Like our mutual internet friend, the late, great Paul Squires of the blog gingatao, I have also a special fondness for the sentence. He wrote “Australian sentences.” I write some “art sentences” and also “koi sentences.” But I’m definitely not ready to tackle that hard diamond of writing the “tweet.” I will leave it to others to develop that vein in an artistic way. For me blogging is enough and of course we are all wondering how it will expand into new things. It’s an on-going venture.
Today, I am guest posting an Australian blogger Stafford Ray.
Stafford Ray (not his real name) lives on a huge old yacht on the Sunshine Coast (Queensland, Australia) about 2 hours south of where I live.

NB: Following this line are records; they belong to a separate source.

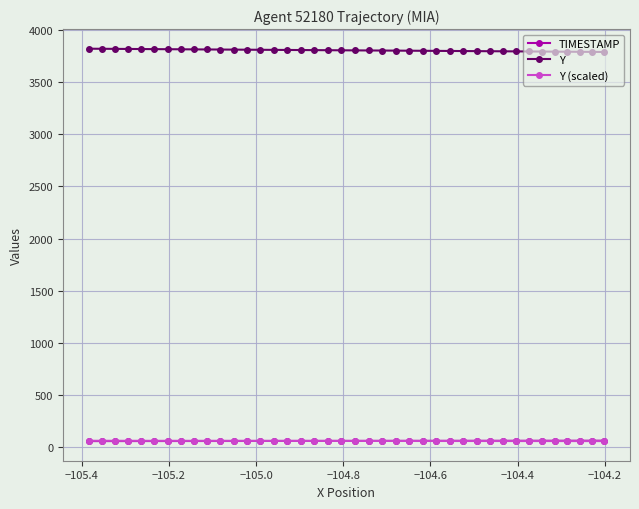

At how many categories does at least one series exceed 358?

40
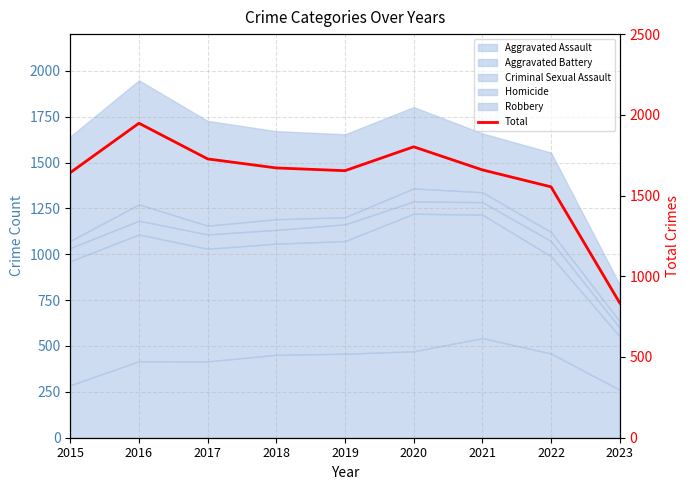

How many interior local peaks (higher than both neighbors) does the data have?

2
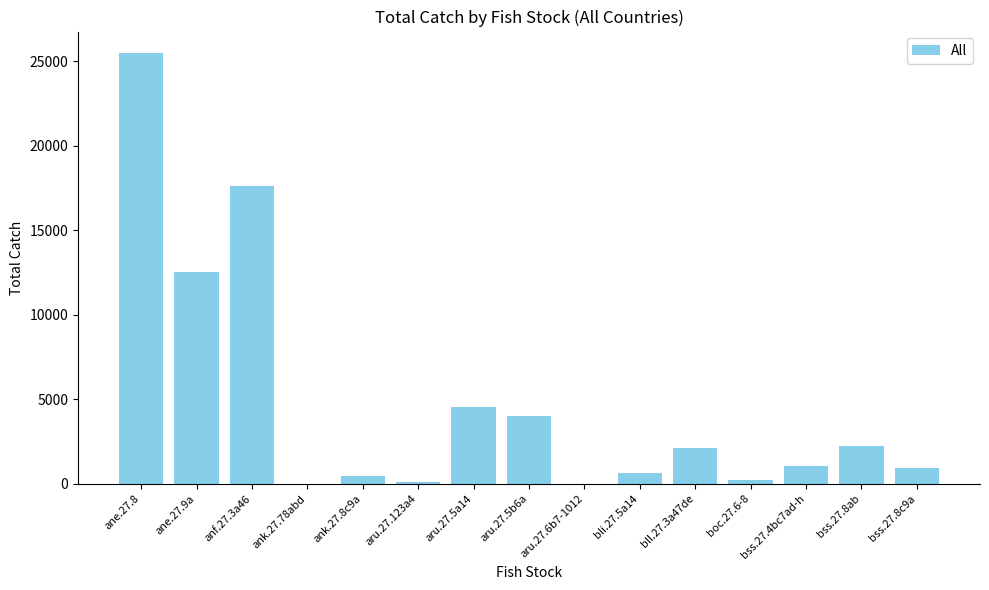

What value does the data have at bss.27.8ab?

2211.3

His blog covers limericks and other funny poems, political satire, plays and short stories, as well as humerous posts about his earlier life as a professional musician in Sydney clubs and TV studios (he notes that he had fifteen minutes of fame with the Daly Wilson Big Band).
Here is one of Stafford’s poems about the classic Volkswagon – one of my favourite cars of all time (Aussie’s have been known to call them DakDaks ’cause of the sound the engine makes on the older syle VW).
1. What made you start blogging and what do you blog about?
Blogging started for me as a means to an end. A few years ago a teaching colleague noticed that kids doing my drama course jumped in reading age over the time of a production. We were preparing to use standardised testing when he was moved away and the new boss wasn’t interested. Then I retired, so although a lot of material was prepared for the trial it never happened, so I was looking for teachers who might like to run a trial.
Meanwhile, poetry and stories came bubbling up and the original plan became less important. I would still like to do it and it does deliver amazing results, particularly with right brain kids and those who are ‘socially challenged’. So teachers out there, mail me if interested.
After having written about twenty operettas and one novel (and have begun two more), I stopped after numerous approaches to agents didn’t get me anywhere. That was so disheartening I gave up, but after Hughsey sent out a notice she was offering blogging courses as part of her Writer in Residence gig at Cooroy, I enrolled about this time last year.
2. What is it about blogging that you love?
I am such a show off! I just love the making people laugh and GB, you are the best laugher! But I am also a teacher and have been encouraging tryers all my life, so I enjoy reading other people’s work and of course, commenting. It is becoming a community for me with my few closest ‘friends’ and many friendly people I am yet to really get to know and an unlimited number of people I have yet to meet! It is an awesome way to exercise the brain and to socialise.